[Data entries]
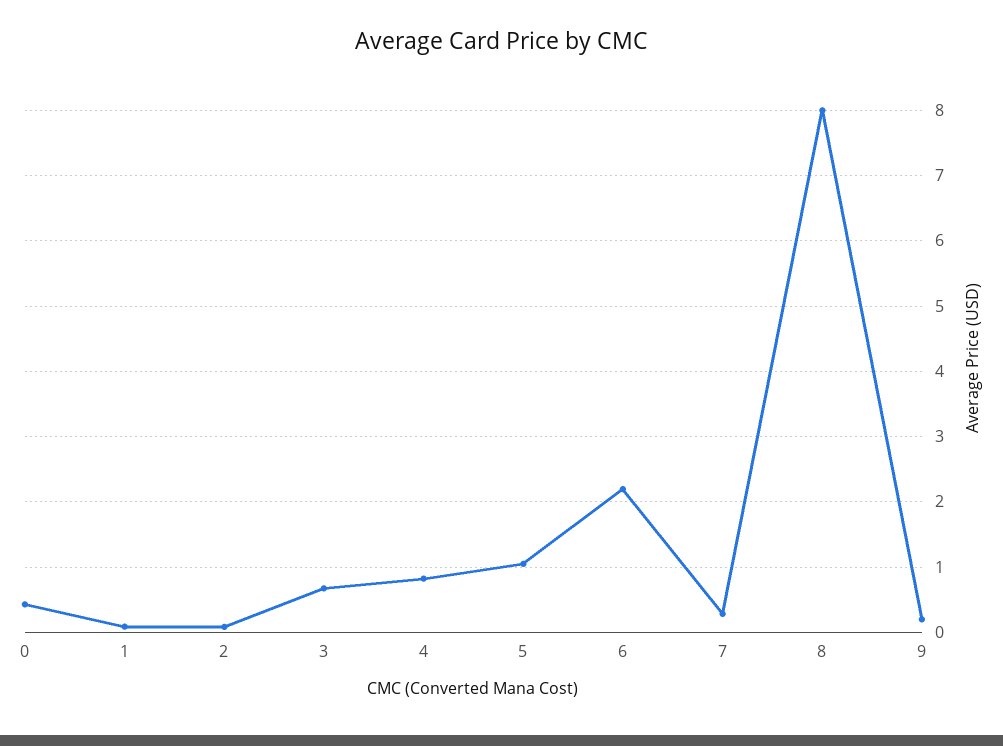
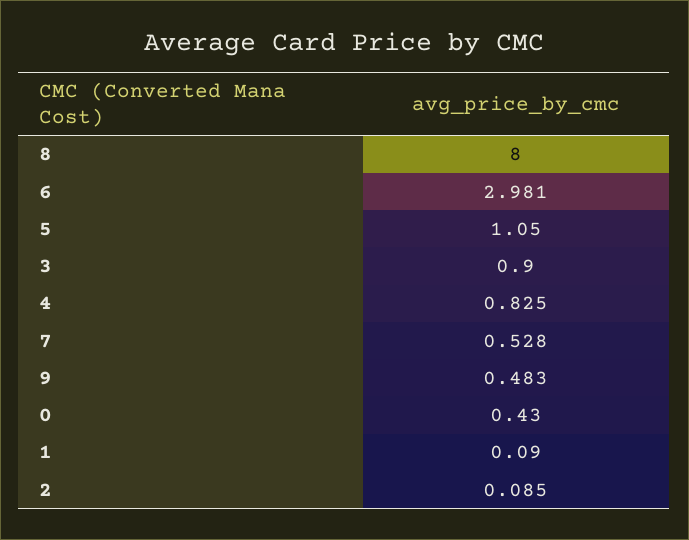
  {
    "0": 0.43,
    "1": 0.09,
    "2": 0.085,
-   "3": 0.7,
+   "3": 0.9,
    "4": 0.825,
    "5": 1.05,
-   "6": 2.2,
+   "6": 2.981,
-   "7": 0.3,
+   "7": 0.528,
    "8": 8,
-   "9": 0.2
+   "9": 0.483
  }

*EXERCISE DIRECTIONS*.
Nothing but the text is wanted: repeat the data above exactly, without its images.

*PROBLEM SOLUTION*.
  {
    "0": 0.43,
    "1": 0.09,
    "2": 0.085,
-   "3": 0.7,
+   "3": 0.9,
    "4": 0.825,
    "5": 1.05,
-   "6": 2.2,
+   "6": 2.981,
-   "7": 0.3,
+   "7": 0.528,
    "8": 8,
-   "9": 0.2
+   "9": 0.483
  }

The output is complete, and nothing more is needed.